Além da tributação sobre o consumo, o governo pretende alterar o Imposto de Renda, possivelmente reduzindo a tributação sobre as empresas e concentrando-a sobre as pessoas físicas; tornar o IPI um imposto com a função de regular as externalidades de produtos como tabaco e álcool; e modificar o financiamento da Previdência Social, diminuindo o seu impacto sobre a folha de salários.

O governo optou por apresentar inicialmente uma proposta bem delimitada, cuidando apenas dos seus tributos e deixando aos demais entes federados a tarefa de conciliar seus interesses e harmonizar seus impostos ao novo modelo. Aguarda-se, ainda, a apresentação dos projetos que cuidarão da reforma dos demais tributos federais.

A maneira encontrada pelo governo federal para dar início à reforma tributária pode aumentar as chances de sua aprovação, já que a discussão será sobre a parte e não sobre o todo, compatível com as duas PECs já em trâmite no Congresso (PECs 45 e 110). Ela também reconhece o protagonismo que os demais entes federados devem exercer através do Congresso Nacional para encontrar o consenso necessário à modificação do sistema tributário. Ganha-se, com isso, em legitimidade, e mitigam-se as críticas de que a reforma tributária poderia ferir o pacto federativo brasileiro.

Por outro lado, uma reforma conduzida por partes torna-se mais complexa por duas razões: o desconhecimento do todo, isto é, de qual sistema tributário se pretende, ao final, ver implantado; e o incentivo a conflitos distributivos decorrentes de ações isoladas de partes que buscam resguardar seus próprios interesses.

Poder-se-ia, contudo, imaginar que esses problemas se resolveriam ao se conhecerem todas as partes da reforma tributária, quando, afinal, seria possível uma discussão mais qualificada. Entretanto, o risco é que o próprio debate de medidas parciais, como a instituição da CBS, condicione as próximas etapas da reforma tributária, perdendo-se, com essa discussão sobre partes isoladas, a capacidade de uma análise mais ampla.

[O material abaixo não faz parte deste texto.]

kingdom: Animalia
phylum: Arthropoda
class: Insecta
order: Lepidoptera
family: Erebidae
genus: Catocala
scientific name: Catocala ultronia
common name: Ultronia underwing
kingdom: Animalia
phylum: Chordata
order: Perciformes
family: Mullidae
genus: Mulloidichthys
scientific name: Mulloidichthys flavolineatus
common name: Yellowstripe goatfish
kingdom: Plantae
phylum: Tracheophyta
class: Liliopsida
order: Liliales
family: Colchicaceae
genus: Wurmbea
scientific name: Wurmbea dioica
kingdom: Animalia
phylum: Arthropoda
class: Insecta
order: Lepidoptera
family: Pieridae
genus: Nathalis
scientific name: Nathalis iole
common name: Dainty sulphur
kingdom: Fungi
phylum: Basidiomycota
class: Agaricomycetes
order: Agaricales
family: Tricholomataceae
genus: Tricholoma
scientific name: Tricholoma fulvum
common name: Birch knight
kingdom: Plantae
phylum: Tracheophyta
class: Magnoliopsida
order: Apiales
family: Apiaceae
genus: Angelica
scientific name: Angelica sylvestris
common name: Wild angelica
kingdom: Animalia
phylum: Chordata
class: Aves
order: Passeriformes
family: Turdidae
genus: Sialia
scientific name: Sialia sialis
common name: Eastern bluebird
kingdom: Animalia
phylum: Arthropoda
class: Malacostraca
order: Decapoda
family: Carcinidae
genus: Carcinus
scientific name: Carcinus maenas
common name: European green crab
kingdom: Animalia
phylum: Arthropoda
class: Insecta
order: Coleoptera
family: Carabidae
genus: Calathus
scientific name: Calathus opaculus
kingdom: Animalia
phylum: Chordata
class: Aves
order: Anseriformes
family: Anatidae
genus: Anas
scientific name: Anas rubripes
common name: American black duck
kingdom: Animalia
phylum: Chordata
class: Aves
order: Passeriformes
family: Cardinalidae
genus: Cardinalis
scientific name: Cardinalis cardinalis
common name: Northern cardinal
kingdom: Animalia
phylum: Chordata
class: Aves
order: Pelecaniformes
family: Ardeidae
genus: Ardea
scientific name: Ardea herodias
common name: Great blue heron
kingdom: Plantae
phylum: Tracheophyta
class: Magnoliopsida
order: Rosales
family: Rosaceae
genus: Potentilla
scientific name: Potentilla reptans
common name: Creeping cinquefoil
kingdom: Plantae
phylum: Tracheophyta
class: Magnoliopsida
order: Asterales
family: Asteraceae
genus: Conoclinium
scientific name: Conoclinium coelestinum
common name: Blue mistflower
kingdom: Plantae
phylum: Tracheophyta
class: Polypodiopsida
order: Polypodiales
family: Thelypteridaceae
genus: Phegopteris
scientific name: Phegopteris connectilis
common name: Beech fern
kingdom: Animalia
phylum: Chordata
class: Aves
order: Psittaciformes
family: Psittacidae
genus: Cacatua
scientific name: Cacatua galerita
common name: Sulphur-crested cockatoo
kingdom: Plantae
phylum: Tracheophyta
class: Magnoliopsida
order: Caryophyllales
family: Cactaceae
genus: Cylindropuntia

A reforma tributária está sendo conduzida de uma maneira que exigirá grande coordenação para que suas diversas partes isoladas resultem em um todo harmônico e que cumpra os objetivos centrais de um sistema tributário: possibilitar o custeio do Estado por meio da repartição da carga fiscal de maneira justa e que seja capaz de promover o desenvolvimento econômico. Espera-se que as partes envolvidas estejam à altura dos desafios que o todo representa.